- Available data
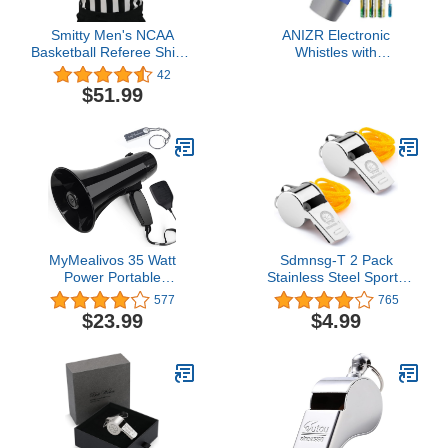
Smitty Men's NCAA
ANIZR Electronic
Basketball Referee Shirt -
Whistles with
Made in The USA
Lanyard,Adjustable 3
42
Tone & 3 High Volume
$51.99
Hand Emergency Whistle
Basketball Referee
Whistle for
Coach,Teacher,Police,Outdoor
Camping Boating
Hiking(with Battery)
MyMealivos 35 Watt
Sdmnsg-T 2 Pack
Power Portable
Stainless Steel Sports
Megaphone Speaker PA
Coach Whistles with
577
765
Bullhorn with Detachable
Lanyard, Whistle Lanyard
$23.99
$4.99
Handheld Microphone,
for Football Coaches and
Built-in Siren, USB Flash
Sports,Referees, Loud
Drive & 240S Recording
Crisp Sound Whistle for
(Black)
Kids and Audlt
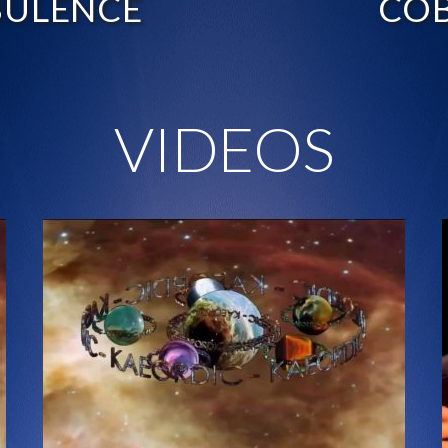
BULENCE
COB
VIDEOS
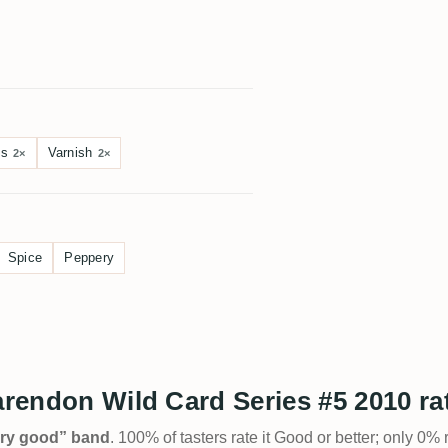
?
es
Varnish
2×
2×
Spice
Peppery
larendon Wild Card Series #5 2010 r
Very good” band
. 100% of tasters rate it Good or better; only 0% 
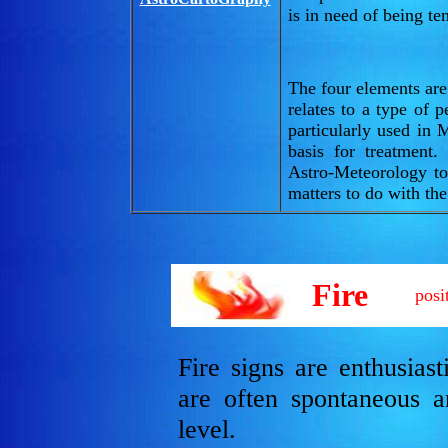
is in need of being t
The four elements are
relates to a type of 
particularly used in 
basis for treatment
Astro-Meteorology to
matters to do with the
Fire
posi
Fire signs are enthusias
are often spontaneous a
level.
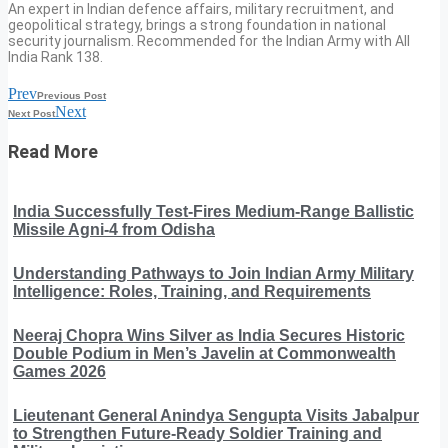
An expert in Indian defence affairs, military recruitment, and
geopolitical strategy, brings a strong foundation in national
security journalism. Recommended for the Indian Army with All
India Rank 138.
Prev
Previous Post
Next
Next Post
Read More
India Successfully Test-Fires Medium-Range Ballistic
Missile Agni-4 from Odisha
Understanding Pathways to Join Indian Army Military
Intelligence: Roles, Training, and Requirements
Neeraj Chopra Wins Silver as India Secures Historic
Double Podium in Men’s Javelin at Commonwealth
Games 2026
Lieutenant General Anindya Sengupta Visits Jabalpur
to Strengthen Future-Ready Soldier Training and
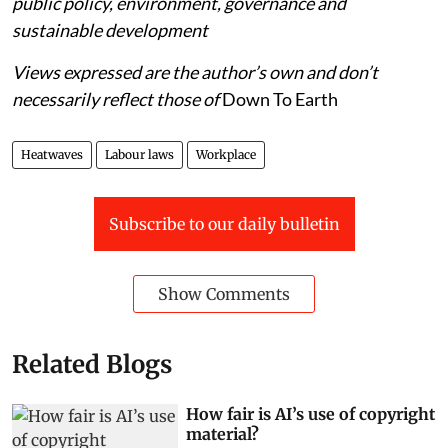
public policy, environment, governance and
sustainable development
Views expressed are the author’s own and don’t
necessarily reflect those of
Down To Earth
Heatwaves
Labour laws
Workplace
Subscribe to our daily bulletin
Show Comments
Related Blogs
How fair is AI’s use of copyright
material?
--
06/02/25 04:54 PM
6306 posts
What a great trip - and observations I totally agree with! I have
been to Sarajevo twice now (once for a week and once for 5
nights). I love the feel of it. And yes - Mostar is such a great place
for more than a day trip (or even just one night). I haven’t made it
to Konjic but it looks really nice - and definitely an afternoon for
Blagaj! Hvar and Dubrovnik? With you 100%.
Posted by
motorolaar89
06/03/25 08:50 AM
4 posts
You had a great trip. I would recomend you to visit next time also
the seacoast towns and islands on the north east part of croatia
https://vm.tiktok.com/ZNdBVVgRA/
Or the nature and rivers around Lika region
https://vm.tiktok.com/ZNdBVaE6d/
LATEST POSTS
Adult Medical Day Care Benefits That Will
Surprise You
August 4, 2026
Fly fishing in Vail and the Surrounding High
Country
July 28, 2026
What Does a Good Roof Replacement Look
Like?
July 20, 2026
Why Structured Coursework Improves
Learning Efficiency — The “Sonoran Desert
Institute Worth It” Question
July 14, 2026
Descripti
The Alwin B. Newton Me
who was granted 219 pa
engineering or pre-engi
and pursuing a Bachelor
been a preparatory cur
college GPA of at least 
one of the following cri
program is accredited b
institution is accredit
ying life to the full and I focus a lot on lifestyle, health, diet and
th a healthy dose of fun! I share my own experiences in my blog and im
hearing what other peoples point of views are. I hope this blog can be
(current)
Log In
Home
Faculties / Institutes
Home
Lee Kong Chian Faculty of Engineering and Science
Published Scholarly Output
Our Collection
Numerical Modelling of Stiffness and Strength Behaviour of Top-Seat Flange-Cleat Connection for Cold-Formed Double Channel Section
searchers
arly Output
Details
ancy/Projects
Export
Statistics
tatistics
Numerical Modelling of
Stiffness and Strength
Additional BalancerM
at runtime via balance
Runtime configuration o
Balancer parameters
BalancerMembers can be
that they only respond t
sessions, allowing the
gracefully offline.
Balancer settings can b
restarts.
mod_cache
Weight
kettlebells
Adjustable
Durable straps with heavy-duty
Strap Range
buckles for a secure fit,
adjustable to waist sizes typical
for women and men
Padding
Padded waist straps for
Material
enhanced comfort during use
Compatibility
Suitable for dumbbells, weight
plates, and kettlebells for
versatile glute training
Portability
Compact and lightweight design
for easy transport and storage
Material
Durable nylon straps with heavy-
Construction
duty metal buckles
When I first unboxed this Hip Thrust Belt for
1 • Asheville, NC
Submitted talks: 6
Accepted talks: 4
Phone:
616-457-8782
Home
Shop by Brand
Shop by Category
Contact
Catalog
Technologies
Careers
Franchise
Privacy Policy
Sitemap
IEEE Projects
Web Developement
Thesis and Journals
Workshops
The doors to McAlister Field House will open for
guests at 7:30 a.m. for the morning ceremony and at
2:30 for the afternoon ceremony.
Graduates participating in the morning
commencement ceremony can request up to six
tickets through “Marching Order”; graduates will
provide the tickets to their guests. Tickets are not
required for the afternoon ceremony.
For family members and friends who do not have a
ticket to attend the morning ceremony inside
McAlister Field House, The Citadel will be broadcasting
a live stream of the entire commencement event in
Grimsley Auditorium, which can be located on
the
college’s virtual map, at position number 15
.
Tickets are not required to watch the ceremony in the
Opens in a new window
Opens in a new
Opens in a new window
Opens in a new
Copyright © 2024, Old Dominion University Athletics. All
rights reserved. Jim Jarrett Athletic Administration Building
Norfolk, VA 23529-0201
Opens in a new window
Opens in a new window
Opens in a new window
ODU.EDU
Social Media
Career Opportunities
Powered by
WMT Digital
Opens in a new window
---
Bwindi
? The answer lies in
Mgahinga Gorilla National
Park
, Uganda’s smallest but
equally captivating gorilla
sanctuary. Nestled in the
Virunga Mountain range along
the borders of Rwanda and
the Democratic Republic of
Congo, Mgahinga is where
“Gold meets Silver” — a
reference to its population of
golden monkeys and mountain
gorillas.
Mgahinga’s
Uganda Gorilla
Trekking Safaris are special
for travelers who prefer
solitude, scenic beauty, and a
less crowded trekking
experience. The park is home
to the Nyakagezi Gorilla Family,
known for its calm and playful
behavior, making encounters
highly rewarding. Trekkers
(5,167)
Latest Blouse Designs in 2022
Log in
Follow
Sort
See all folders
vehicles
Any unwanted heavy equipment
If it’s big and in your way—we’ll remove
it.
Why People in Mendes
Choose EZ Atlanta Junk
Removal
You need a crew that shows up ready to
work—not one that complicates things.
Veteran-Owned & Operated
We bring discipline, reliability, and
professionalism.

- Work required
The lines to reproduce run from the one above containing "Tone & 3 High Volume" through the one containing "Views expressed are". Copy them exactly and leave out all pictures.

- Solution below
Tone & 3 High Volume
$51.99
Hand Emergency Whistle
Basketball Referee
Whistle for
Coach,Teacher,Police,Outdoor
Camping Boating
Hiking(with Battery)
MyMealivos 35 Watt
Sdmnsg-T 2 Pack
Power Portable
Stainless Steel Sports
Megaphone Speaker PA
Coach Whistles with
577
765
Bullhorn with Detachable
Lanyard, Whistle Lanyard
$23.99
$4.99
Handheld Microphone,
for Football Coaches and
Built-in Siren, USB Flash
Sports,Referees, Loud
Drive & 240S Recording
Crisp Sound Whistle for
(Black)
Kids and Audlt
BULENCE
COB
VIDEOS
?
es
Varnish
2×
2×
Spice
Peppery
larendon Wild Card Series #5 2010 r
Very good” band
. 100% of tasters rate it Good or better; only 0% 
is in need of being t
The four elements are
relates to a type of 
particularly used in 
basis for treatment
Astro-Meteorology to
matters to do with the
Fire
posi
Fire signs are enthusias
are often spontaneous a
level.
An expert in Indian defence affairs, military recruitment, and
geopolitical strategy, brings a strong foundation in national
security journalism. Recommended for the Indian Army with All
India Rank 138.
Prev
Previous Post
Next
Next Post
Read More
India Successfully Test-Fires Medium-Range Ballistic
Missile Agni-4 from Odisha
Understanding Pathways to Join Indian Army Military
Intelligence: Roles, Training, and Requirements
Neeraj Chopra Wins Silver as India Secures Historic
Double Podium in Men’s Javelin at Commonwealth
Games 2026
Lieutenant General Anindya Sengupta Visits Jabalpur
to Strengthen Future-Ready Soldier Training and
public policy, environment, governance and
sustainable development
Views expressed are the author’s own and don’t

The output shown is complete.